Family and faith guide the values of Fragile Families. These adults like to spend time with their family and consider their home an important part of who they are. They want their family to think that they’re doing well and that drives their ambition. Those who have children admit that it’s hard not to indulge them, especially when their jobs keep them away for long hours.
While family is important, financial success is another driving force. Self-described workaholics, many are willing to work long hours and sacrifice family time to advance at their jobs. Some are entrepreneurial and would like to start their own businesses. After having made the difficult decision to leave their home country and come to America, it’s not surprising that they say it’s important to seize opportunities in life. These folks are willing to take risks, confidant that they’ll succeed.
Fragile Families are comfortable around people from different cultures. They say it’s important to respect the customs and beliefs of others. However, that zeal doesn’t transfer to community activism. These immigrants have a low tendency to register to vote and join a political party. Those who do identify with a party tend to be Democrats, with views that are generally economically liberal and socially conservative.
In Fragile Families, household income is very low - typically below $42,000 - and that figure often includes multiple wage-earners in one household; in this segment many singles double-up to save housing costs. With little disposable cash, Fragile Families are a very weak financial market. These ethnically-mixed singles and single parents have few investments or other assets; less than 10 percent have an IRA or 401(k) account. In their big-city neighborhoods, they buy few insurance products - not even renter’s insurance. Concerned about identify theft and fraud, they don’t often carry credit cards, though their downscale immigrant status is also a barrier to qualifying for them. Most pay bills in cash and lament that, because they have trouble saving money, they feel financially insecure.

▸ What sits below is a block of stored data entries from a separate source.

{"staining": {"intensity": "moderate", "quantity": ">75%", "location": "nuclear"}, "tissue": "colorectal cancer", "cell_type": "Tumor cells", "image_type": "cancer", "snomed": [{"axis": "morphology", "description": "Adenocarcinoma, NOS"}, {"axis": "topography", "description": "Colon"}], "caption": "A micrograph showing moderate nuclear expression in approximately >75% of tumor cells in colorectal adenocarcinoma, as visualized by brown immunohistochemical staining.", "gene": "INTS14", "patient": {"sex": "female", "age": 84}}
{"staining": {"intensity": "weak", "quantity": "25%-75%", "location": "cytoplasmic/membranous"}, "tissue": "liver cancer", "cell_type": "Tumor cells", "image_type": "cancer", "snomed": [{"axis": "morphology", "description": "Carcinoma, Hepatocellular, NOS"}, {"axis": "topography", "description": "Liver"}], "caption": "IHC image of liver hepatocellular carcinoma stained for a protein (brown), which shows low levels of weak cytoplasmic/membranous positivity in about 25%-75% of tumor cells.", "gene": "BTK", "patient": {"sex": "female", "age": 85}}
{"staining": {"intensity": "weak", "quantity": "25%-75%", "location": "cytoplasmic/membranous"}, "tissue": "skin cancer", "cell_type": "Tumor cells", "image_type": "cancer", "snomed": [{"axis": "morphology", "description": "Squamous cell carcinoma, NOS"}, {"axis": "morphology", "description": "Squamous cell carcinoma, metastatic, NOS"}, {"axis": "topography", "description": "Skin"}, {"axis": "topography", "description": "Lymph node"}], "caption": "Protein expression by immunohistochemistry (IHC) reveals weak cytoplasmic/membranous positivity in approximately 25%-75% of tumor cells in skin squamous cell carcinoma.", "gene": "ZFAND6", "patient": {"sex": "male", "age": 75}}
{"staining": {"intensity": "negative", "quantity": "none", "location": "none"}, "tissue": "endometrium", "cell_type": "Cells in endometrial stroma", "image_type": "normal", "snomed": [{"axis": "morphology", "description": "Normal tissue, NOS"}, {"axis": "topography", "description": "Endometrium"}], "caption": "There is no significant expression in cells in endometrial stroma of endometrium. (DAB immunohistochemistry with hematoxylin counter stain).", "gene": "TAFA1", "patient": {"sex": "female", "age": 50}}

Fragile Families have relatively little interest in digital media. Those who do go online use the Internet as a source of entertainment and tool for communication - especially as an efficient way to stay in touch with family from their home country. They go to chat forums, download music files and listen to Internet radio. They also like to share files. However, they visit no Websites at high rates and less than 10 percent can afford Internet access at home. They go online at a library, school or through their mobile phone. But few in these households use the Internet to purchase products or telecommute.